The response must consist of the lines below from the one with "mug: none [339,923,422,1038]" through the one with "remote control: present", exactly as they appear and with both ends kept.

* **Exercise data**:
..............................
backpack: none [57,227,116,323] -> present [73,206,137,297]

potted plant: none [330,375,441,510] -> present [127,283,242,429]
..............................
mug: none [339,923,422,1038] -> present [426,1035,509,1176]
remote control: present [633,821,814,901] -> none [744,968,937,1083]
..............................
* **Task result**:
mug: none [339,923,422,1038] -> present [426,1035,509,1176]
remote control: present [633,821,814,901] -> none [744,968,937,1083]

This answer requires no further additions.